Manuscripts as Code: Why Authors Need CI/CD Pipelines, Not Word Processors

If we accept that a manuscript is a complex data structure rather than a static document, it becomes clear that the traditional writing workflow is broken. Writers are still manually tracking revisions across fragmented files, emailing zipped folders to editors, and copy-pasting feedback like it’s 1998.

If developers treated code the way authors treat manuscripts, nothing would ever ship.
We need to bring the discipline of Continuous Integration and Continuous Delivery (CI/CD) to the creative act. When your book compiles like code (as discussed in the 6x9 PDF engine thread), the next step is automating the quality assurance and deployment of the text itself.

Here is what an open-source, git-based Manuscript Pipeline looks like when you decouple the core thesis from the administrative friction:

**1. The Single Source of Truth (**`main`**)**
No more version sprawl. The manuscript lives in a private Git repository as raw Markdown files (one per chapter). Your editor doesn't get a file copy; they get collaborator access or submit a Pull Request. Every sentence level change is tracked deterministically.

**2. Automated "Linting" for Prose**
Before a chapter is even reviewed by a human, an automated pipeline can run local LLM linters or custom scripts to flag structural issues:

* **The Cognitive Veto:** Programmatically scan for passive voice, crutch words, or pacing dips based on token-density variations across chapters. * **Context Consistency Engines:** Running a lightweight vector embeddings check on each commit to ensure a character’s attributes or a core philosophical framework hasn't drifted out of alignment 200 pages later.

**3. Staging vs. Production**
You don't edit in production.

* **Staging Branch:** Where structural edits, experimental chapters, and character arc refactoring happen. * **Main Branch (Production):** The pristine, current build of the book.
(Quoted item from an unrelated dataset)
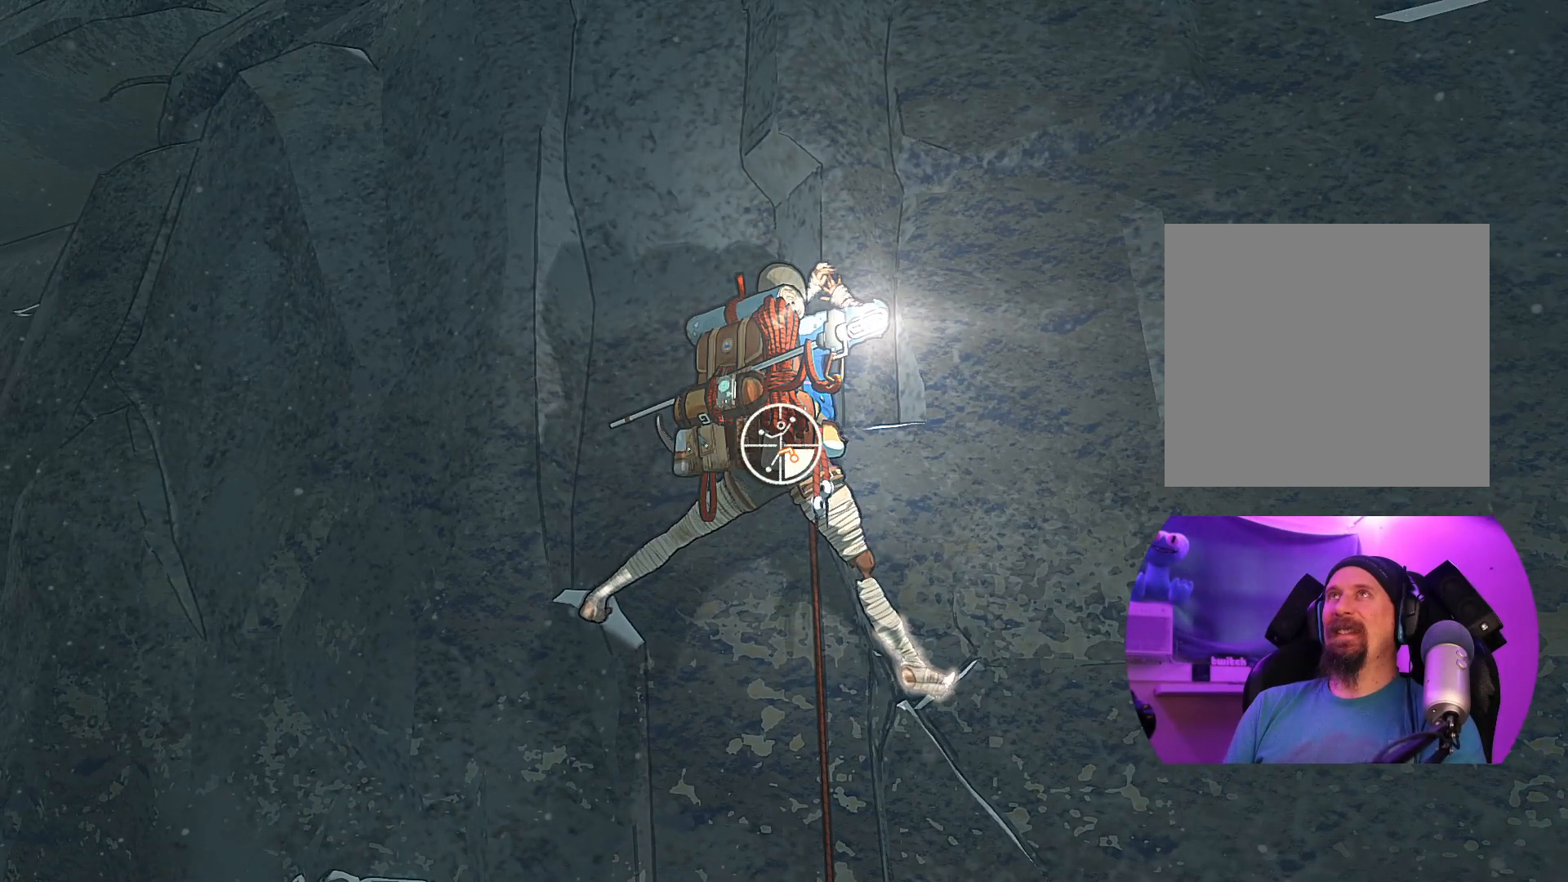
{"buttons": ["R1"], "left_stick": "center", "right_stick": "center", "events": []}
**4. Continuous Deployment (The Build Step)**
The moment a PR is merged into `main`, a GitHub Action or local webhook triggers the compile engine.

* **Target A:** Automatically generates an ePUB and a print-ready 6x9 PDF. * **Target B:** Updates a local SQLite database or vector store that feeds an interactive RAG companion app. * **Target C:** Generates a structured JSON metadata manifest containing chapter summaries, word counts, and theme tags for external indexing.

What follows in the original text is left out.